I'm planning build a backend on Google App Engine, using the Go lang.
I would to use the Google Cloud SQL as my primary DB (a MySQL DB fully managed), and sync some tables to Elasticsearch to take advantages that only Elasticsearch has.

Which is the best way to do that?

PS.: The unique solution that I see is: To embed the Elasticsearch REST Client in DAO of the primary DB, so when an operation is performed on my primary DB, it would be replicated on Elasticsearch. But it's is a little tricky.

What do you mean by "sync some tables"? There are fundamental challenges.

MySQL DB has columnar data in relational tables, where rows can be removed/updated/inserted very efficiently, while Elasticsearch has JSON documents, which must be denormalized, and massive updates/deletes do not perform well.

If you just want to copy table rows in a naive way by primary keys to ES JSON doc IDs from time to time, you can use my JDBC importer https://github.com/jprante/elasticsearch-jdbc/ which basically performs SQL selects. But it depends on the application data model if that is feasible or not.

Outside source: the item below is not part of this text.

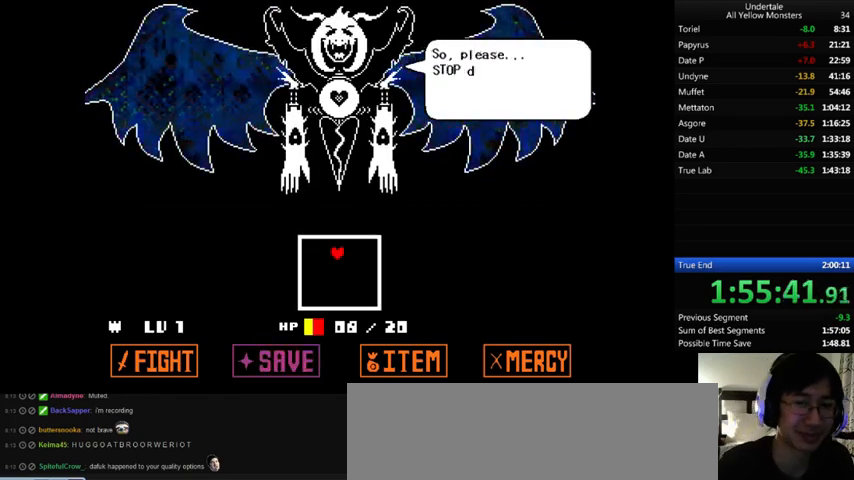
{"keys": ["x"], "events": [[33, "shift_r", "down"], [33, "x", "up"], [67, "shift_r", "up"], [67, "x", "down"], [133, "shift_r", "down"], [233, "shift_r", "up"], [267, "x", "up"], [300, "shift_r", "down"], [300, "x", "down"], [300, "z", "down"], [333, "shift_r", "up"], [333, "z", "up"]]}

First, thank you for your reply!

I said "sync some tables" because I don't want sync tables like user logins tables. Otherwise, no-private data must be synced.

I would like to understand that:

Imagine that I have a single row in my Countries table, representing the USA.
Imagine that I have 50 rows in my States table, each representing one state of USA, with a FK linked to USA row (in Countries tables).

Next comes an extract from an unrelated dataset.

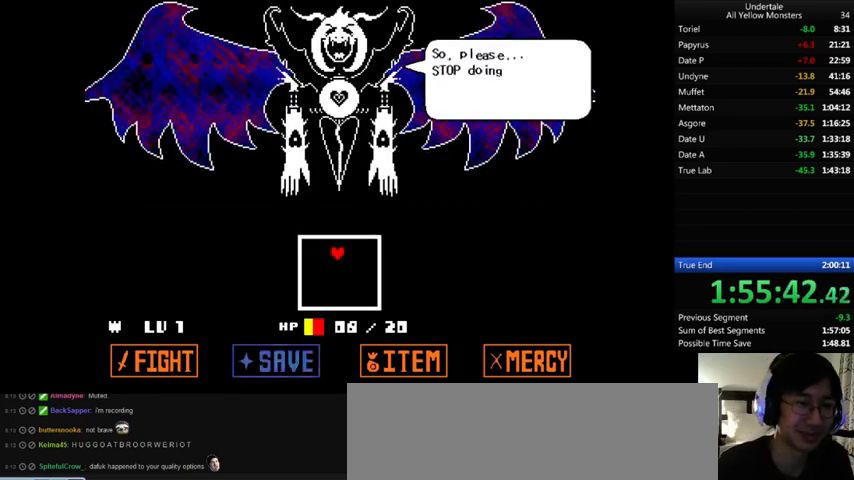
{"keys": ["z"], "events": [[33, "return", "down"], [33, "shift_r", "down"], [67, "return", "up"], [67, "shift_r", "up"], [100, "x", "up"], [100, "z", "down"], [133, "return", "down"], [133, "shift_r", "down"], [167, "return", "up"], [167, "shift_r", "up"], [167, "x", "down"], [200, "z", "up"], [233, "return", "down"], [233, "shift_r", "down"], [233, "x", "up"], [333, "return", "up"], [333, "shift_r", "up"], [367, "x", "down"], [433, "x", "up"], [467, "z", "down"]]}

Using JDBC Importer, I presume that, if I sync it, all States goes to Elasticsearch like: _source: {"Name": "Florida", "Country": {"Name": "USA"} }. Correct?

What happens if I update the name of a country from USA to United States in my MySQL DB? The documents inside Elasticsearch with "Country": "USA" will be updated to "United States", or not?

Thank you!

It depends on your SQL statement for JDBC importer.

If you update tables in MySQL, it will be picked up next SQL statement execution, but only if your SQL statement allows for that. For example, you can fetch whole table each run (recommended for deletes), or you can use a timestamp since last SQL statement execution. JDBC importer can use a cron-like scheduling.

Thank you very much! I appreciate that!